Task to complete
The records are to be copied from the line that contains "起重机如何保持健康发展" through their last line, word for word, with every picture left out.

Transcribed page contents
━━━

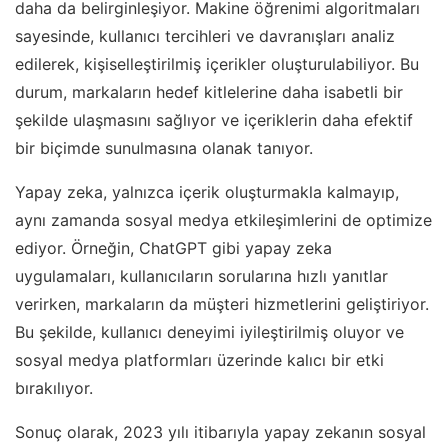
daha da belirginleşiyor. Makine öğrenimi algoritmaları
sayesinde, kullanıcı tercihleri ve davranışları analiz
edilerek, kişiselleştirilmiş içerikler oluşturulabiliyor. Bu
durum, markaların hedef kitlelerine daha isabetli bir
şekilde ulaşmasını sağlıyor ve içeriklerin daha efektif
bir biçimde sunulmasına olanak tanıyor.
Yapay zeka, yalnızca içerik oluşturmakla kalmayıp,
aynı zamanda sosyal medya etkileşimlerini de optimize
ediyor. Örneğin, ChatGPT gibi yapay zeka
uygulamaları, kullanıcıların sorularına hızlı yanıtlar
verirken, markaların da müşteri hizmetlerini geliştiriyor.
Bu şekilde, kullanıcı deneyimi iyileştirilmiş oluyor ve
sosyal medya platformları üzerinde kalıcı bir etki
bırakılıyor.
Sonuç olarak, 2023 yılı itibarıyla yapay zekanın sosyal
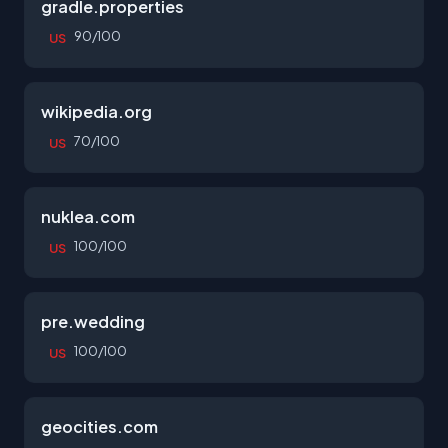
gradle.properties
90/100
US
wikipedia.org
70/100
US
nuklea.com
100/100
US
pre.wedding
100/100
US
geocities.com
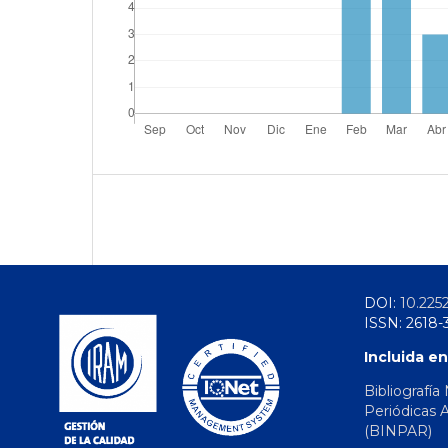
DOI:
10.225
ISSN: 2618-
Incluida en
Bibliografía
Periódicas 
(BINPAR)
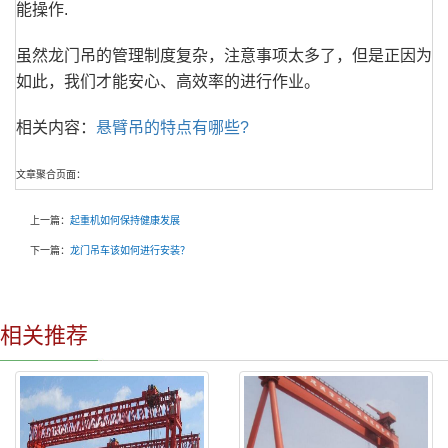
能操作.
虽然龙门吊的管理制度复杂，注意事项太多了，但是正因为
如此，我们才能安心、高效率的进行作业。
相关内容：
悬臂吊的特点有哪些?
文章聚合页面：
上一篇：
起重机如何保持健康发展
下一篇：
龙门吊车该如何进行安装？
相关推荐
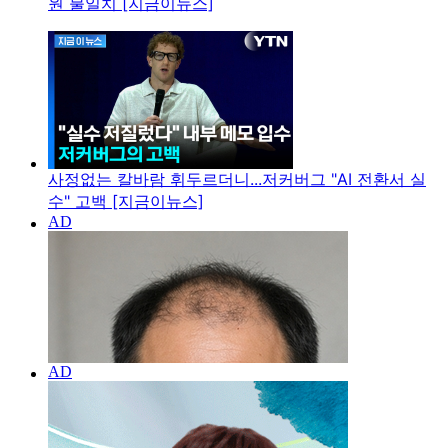
원 불일치 [지금이뉴스]
사정없는 칼바람 휘두르더니...저커버그 "AI 전환서 실
수" 고백 [지금이뉴스]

━━━

Result of this task
起重机如何保持健康发展
下一篇：
龙门吊车该如何进行安装？
相关推荐
원 불일치 [지금이뉴스]
사정없는 칼바람 휘두르더니...저커버그 "AI 전환서 실
수" 고백 [지금이뉴스]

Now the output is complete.